Marx himself held some extremely unpleasant racial views. He’s most infamous for his anti-Semitism, as shown by him sneering at his German rival, Ferdinand Lassalles, as ‘the Jewish ni++er.’ But he also had strong prejudices against European ethnic groups. He held that the Celts, Basques and the Slavs were backward peoples who had no intrinsic right to exist and national independence. When the 1848 Revolutions broke out, he was afraid that their bids for independence would stop the class revolution he wished to promote. In a chilling passage, he looked forward to the class war becoming a race war. This recalls the horrific ethnic cleansing and deportations Stalin inflicted on the national minorities in the USSR, including the Holodomor, the artificial famine in Ukraine which killed 7 million people.

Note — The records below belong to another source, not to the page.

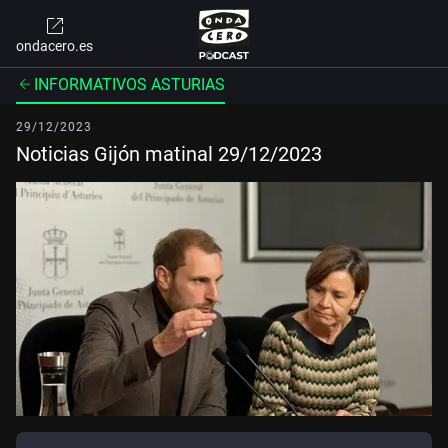
ondacero.es
INFORMATIVOS ASTURIAS
29/12/2023
Noticias Gijón matinal 29/12/2023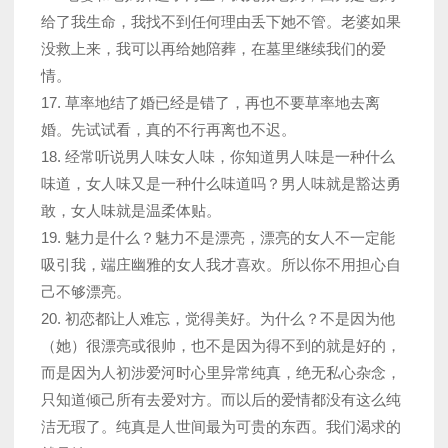
给了我生命，我找不到任何理由丢下她不管。老婆如果
没救上来，我可以再给她陪葬，在墓里继续我们的爱
情。
17. 草率地结了婚已经是错了，再也不要草率地去离
婚。先试试看，真的不行再离也不迟。
18. 经常听说男人味女人味，你知道男人味是一种什么
味道，女人味又是一种什么味道吗？男人味就是豁达勇
敢，女人味就是温柔体贴。
19. 魅力是什么？魅力不是漂亮，漂亮的女人不一定能
吸引我，端庄幽雅的女人我才喜欢。所以你不用担心自
己不够漂亮。
20. 初恋都让人难忘，觉得美好。为什么？不是因为他
（她）很漂亮或很帅，也不是因为得不到的就是好的，
而是因为人初涉爱河时心里异常纯真，绝无私心杂念，
只知道倾己所有去爱对方。而以后的爱情都没有这么纯
洁无瑕了。纯真是人世间最为可贵的东西。我们渴求的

Thomas Sowell in his book Conquests and Cultures talks about the ethnic cleansing by Muslim mobs of the Ibo people by Muslims in Nigeria and the horrific bloodbath of the Biafran war. The Ibos had previously been a minor, poor tribe but had seized the opportunities presented by western, Christian missionary education, which the northern Muslims had rejected as against their faith. As a result, Ibos were better educated and held better jobs and positions of responsibility even in the Muslim north. This was naturally resented, and the resentment grew into violence. Sowell notes that these tensions were heightened by the language each side used against the other. He writes

‘The problem was not simply that there were differences of opinion, but that there were not established and mutually respected traditions for airing those differences with restraint and accommodation. Vitriolic polemic in the press and in the political arena became the norm. Epithets like “fascist” and “imperialist stooge” became commo currency, along with unbridled expressions of tribal chauvinism.’ (p. 127). In the West there are respected means of airing such differences, but the insults sound very much like the language used by the woke, radical intersectional left against its opponents.

And there is anti-White racism and violence. Two decades ago the number of Whites killed in racist attacks was nearly the same as members of Blacks and other ethnic minorities. There have been armed attacks by Blacks on Whites in the past few weeks and months. One was when a man opened fire on the passengers on a subway. Another was when a Black man deliberately drove his car into a parade in a White community. He left behind a manifesto which made it very clear that this was an act of anti-White terrorism. But this was not treated as such by the Biden administration.

I am very pessimistic about the success of affirmative actions schemes in creating a sustainable Black middle class. As I understand it, this was originally intended to be only a temporary measure. Once Blacks had gained entry into education, the sciences, politics and business on a level comparable with Whites, these schemes were to be dismantled as they would no longer be needed. But forty years after the Runnymede Commission recommended ‘positive discrimination’ in which Blacks are to be favoured by offering places with lower grades to universities and colleges, and preferential job offers if they have lower qualifications, the mass of Black Britain still remains poor and marginalised. I don’t, however, know how bad the situation would otherwise be if these policies had not been implemented. It could be they would have been much worse.

Nevertheless I do fear that these policies will continue to fail and that, in their anger and desperation, some Blacks will begin pogroms against Whites, encouraged by the rhetoric and arguments of Critical Race Theory.